In the blog post below, what position does "Poshmark to Disney" hold on the writer's list of blog topics?

## Extract
= = = = =
Sidenote that is a little more glamorous and also available on Amazon- I just noticed how good I smell and this stuff (Lalicious Sugar Kiss Sugar Scrub) is AMAZING – I smell like the Confectionary at Disney World and it helps my winter skin SO MUCH. My feet are smooth, in March!, it’s unheard of. I usually feel like I’m mid-mummification in the winter. (it is still very winter here) The downside is it makes my shower very slippery – so keep a bottle of shower cleaner to spray the floor with when you get out of the shower. it is 40$, which is a lot for a thing you’re going to use in the shower, but I think it is worth it.
I keep a note on my iphone with a list of things I’d like to blog about, obviously Disney stays on there at #1, because it is the source of all happiness. (for me, your mileage may vary, in which case you might want to get your mileage checked.) But this ‘not shopping’ experiment is also up there- as is selling on Poshmark – in fact “Poshmark to Disney” is #6. Our youngest daughter and her whole school music department is going to Disney World for a series of performances in April, so Dave & I are going too. That trip is already paid for – but I have another scheduled for October and I’m challenging myself to pay for that trip using the Poshmark decluttering process. It is pretty motivating. It is also keeping me honest about the shopping cessation.
you know what ISN’T helping with the shopping cessation? Rothy’s. I got an email from them earlier with a $20 discount code in it (which is AWESOME, because their shoes are my favorite, bit I’m not shopping right now!) and then about 20 minutes later I get this email…
I have an appointment with a lawyer on Wednesday to get the ball rolling on my new company! I feel nauseous I’m so nervous. it is like I’ve been out of work forever – and while I am LOVING being here when G leaves for school and being here when she gets home, and getting to spend last week hanging out with K while she was home on spring break, and being able to sleep until 7 and spending most of my day without shoes on… this is the first time since I was 20 that I haven’t made a regular check. And I know that starting my own company – it’ll be a good while yet before my checks are regular… but I’m ready to get started. And I don’t have a location so… I’ll be able to work barefoot for a little bit longer. and if I’m barefoot I don’t even NEED new Rothy’s. right?
= = = = =
## Supplied material
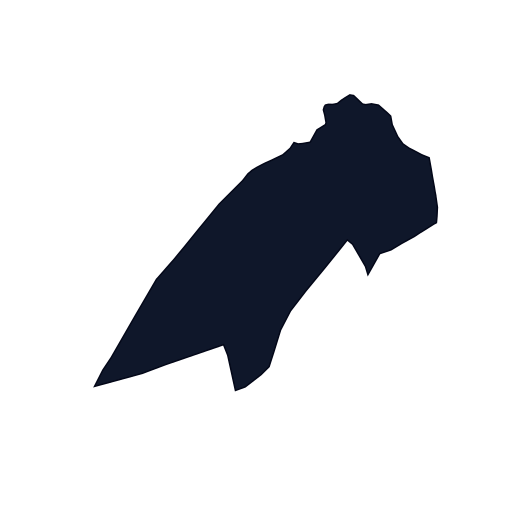 outline of Al Qutayfah, Rif Dimashq, Syria, rotated 160°
{"feature_id": "27442178B63021739925615", "entity_name": "Al Qutayfah", "entity_type": "district", "adm_level": 2, "iso_a3": "SYR", "parent_name": "Syria", "parent_adm1": "Rif Dimashq", "projection": "natural_earth1", "projection_center": [36.695, 33.816], "detail": "fine", "context": "isolated", "style": "filled", "palette": "ink", "viewbox_px": 512, "rotation_deg": 160, "n_neighbors": 0, "source": "geoboundaries", "source_scale": "gbopen_adm2", "svg_char_len": 1618}
<svg xmlns="http://www.w3.org/2000/svg" viewBox="0 0 512 512"><g transform="rotate(160 256 256)"><path d="M452.3,188.7L402.8,184.6L397.6,184.7L378.0,184.9L316.8,183.8L316.5,172.4L321.3,136.7L310.9,136.7L291.8,142.8L281.6,147.5L271.9,160.0L258.2,178.1L242.4,192.6L220.8,206.3L195.5,221.2L173.3,234.6L164.7,239.9L161.2,234.0L156.7,208.7L157.2,200.2L150.3,206.1L138.9,215.9L127.0,215.6L114.8,218.0L100.5,220.2L97.2,221.0L94.0,221.8L92.7,222.0L85.3,223.6L78.0,225.2L75.1,225.6L74.4,227.0L72.4,231.3L69.3,238.7L68.9,239.6L66.5,251.0L66.4,251.2L65.8,255.0L65.0,259.1L64.7,260.7L64.6,261.5L64.3,262.9L64.3,263.2L63.6,267.2L63.0,270.7L61.9,276.4L60.6,283.9L59.7,289.1L59.9,289.3L64.4,293.3L64.7,293.5L64.8,293.7L65.0,293.9L65.6,294.4L65.8,294.6L72.1,301.6L75.3,305.0L79.6,311.1L82.0,319.7L82.6,326.9L83.1,332.8L81.6,341.4L83.5,345.3L89.3,355.9L95.4,359.5L98.3,360.1L101.2,360.7L103.9,362.3L105.9,366.3L107.1,368.8L109.4,373.4L111.0,374.3L112.7,375.3L117.6,374.3L118.6,374.1L120.5,373.6L122.4,373.2L123.2,372.9L127.5,371.4L127.7,371.5L130.4,371.9L132.0,372.2L136.3,373.8L139.2,374.1L140.8,372.9L142.7,370.3L143.2,364.8L144.1,359.9L144.5,357.4L145.8,355.7L153.9,354.0L155.5,353.7L163.9,346.4L166.2,344.4L174.0,345.8L178.1,346.9L181.5,349.6L184.8,347.2L187.0,345.5L196.2,341.9L204.5,341.1L208.3,340.7L213.6,340.3L215.2,340.2L218.7,339.8L223.9,339.1L224.7,339.0L230.3,337.9L235.4,336.0L242.9,331.3L272.8,317.4L293.6,305.0L299.9,301.3L320.5,288.9L326.7,285.3L334.8,280.5L338.0,278.8L353.8,270.1L355.6,269.1L357.4,268.2L390.9,240.3L426.9,210.0L438.9,201.2L452.3,188.7Z" fill="#0f172a" stroke="#020617" stroke-width="1.5"/></g></svg>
= = = = =
## Response to this exercise
It is #6 on the list.